In the circumstances of such corporate lawlessness it seems almost futile to speak of best practice. Here again we get the “competitors excuse” – we will not disclose since our competitor is not doing so. There can of course be a hardly weaker excuse.

The Compensation Committee has the overriding objective of balancing the need to promote shareholder interests while avoiding demotivating effects of compensation packages that do not encourage and reward good results.

The size of the committee varies: three to five members is typical. Many compensation committees find it valuable for members to have diverse, complementary backgrounds and broad business knowledge. The committee should be made up of non-executive directors who are and independent of management and free from any relationship which could interfere with their independent judgment.

Although the Chairman of the company may be appointed to the Committee, he or she should not be the Chairman of the Committee.

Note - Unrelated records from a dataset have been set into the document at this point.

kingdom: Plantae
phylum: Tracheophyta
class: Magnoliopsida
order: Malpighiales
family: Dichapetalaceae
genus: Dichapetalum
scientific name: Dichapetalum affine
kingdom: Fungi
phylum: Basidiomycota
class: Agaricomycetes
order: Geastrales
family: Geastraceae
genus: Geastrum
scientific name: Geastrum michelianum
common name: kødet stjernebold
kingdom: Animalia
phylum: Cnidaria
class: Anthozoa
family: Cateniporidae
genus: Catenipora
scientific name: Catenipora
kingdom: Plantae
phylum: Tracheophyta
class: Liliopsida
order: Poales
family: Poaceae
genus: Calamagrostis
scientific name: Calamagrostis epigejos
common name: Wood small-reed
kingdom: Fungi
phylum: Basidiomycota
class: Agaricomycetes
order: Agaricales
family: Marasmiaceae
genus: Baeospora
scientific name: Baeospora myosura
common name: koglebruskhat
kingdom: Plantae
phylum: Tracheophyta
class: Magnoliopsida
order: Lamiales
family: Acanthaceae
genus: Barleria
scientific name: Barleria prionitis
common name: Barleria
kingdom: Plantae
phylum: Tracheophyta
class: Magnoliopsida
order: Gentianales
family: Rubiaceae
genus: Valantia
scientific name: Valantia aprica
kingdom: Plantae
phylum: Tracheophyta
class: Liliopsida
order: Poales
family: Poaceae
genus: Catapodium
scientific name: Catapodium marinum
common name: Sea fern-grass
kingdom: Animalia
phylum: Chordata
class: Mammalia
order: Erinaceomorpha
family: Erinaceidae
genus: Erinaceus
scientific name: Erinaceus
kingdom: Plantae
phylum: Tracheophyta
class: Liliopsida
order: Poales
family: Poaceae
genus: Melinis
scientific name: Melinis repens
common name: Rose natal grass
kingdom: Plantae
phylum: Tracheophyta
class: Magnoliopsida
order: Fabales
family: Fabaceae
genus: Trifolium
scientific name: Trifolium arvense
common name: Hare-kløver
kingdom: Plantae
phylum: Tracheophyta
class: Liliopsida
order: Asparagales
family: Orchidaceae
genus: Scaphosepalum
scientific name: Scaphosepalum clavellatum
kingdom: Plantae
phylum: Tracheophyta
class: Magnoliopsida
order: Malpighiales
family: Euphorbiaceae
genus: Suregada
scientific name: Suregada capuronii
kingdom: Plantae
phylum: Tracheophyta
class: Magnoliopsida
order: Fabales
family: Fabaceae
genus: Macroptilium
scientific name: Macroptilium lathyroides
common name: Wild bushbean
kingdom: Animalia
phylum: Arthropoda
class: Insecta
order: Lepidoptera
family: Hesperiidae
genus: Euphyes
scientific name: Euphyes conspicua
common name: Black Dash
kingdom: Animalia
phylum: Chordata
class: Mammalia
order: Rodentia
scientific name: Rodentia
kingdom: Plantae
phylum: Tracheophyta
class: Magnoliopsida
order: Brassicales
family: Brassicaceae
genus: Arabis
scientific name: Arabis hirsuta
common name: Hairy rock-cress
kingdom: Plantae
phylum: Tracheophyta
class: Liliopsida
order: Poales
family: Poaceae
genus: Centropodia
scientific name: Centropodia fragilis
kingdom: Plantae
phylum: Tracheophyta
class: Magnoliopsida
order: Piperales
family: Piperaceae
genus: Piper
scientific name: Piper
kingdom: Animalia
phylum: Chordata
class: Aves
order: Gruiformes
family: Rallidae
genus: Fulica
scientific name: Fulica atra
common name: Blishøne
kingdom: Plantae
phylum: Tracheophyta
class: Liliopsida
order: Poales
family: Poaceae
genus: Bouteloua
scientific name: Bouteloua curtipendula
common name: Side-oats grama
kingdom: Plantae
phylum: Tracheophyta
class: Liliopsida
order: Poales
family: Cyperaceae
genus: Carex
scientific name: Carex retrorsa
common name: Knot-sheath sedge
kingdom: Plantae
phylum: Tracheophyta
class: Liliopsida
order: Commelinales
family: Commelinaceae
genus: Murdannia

The duties of the Committee include:

  • Setting the broad policy for the remuneration of the Chief Executive, the Chairman of the company and such other members of the executive management it is designated to consider. The remuneration of the non-executive directors should be a matter for the Board excluding the non-executive directors.

  • Determining targets for any performance related pay schemes in the company or group and the total remuneration of each executive manager including where appropriate bonuses, incentive payments and share options; vetting and authorising the reimbursement of any claims for expenses from the Chief Executive and Chairman of the company; ensuring that the provisions regarding disclosure of remuneration as required by the law and other rules are complied with; producing an annual report of the Committee for inclusion in the Annual Report of the company and ensuring that the Chairman of the Committee attends the AGM to respond to any questions about directors’ remuneration.

General authority of Committees

Each committee of the Board is authorised by the Board to seek any information it requires from any employee of the company in order to perform its duties.

The committees have an implied authority to obtain any outside legal or other professional advice and if they consider it necessary to obtain reliable, up-to-date information relevant to any matters which comes before them. They may also meet with the company’s professional advisors including auditors, attorneys and financial advisors.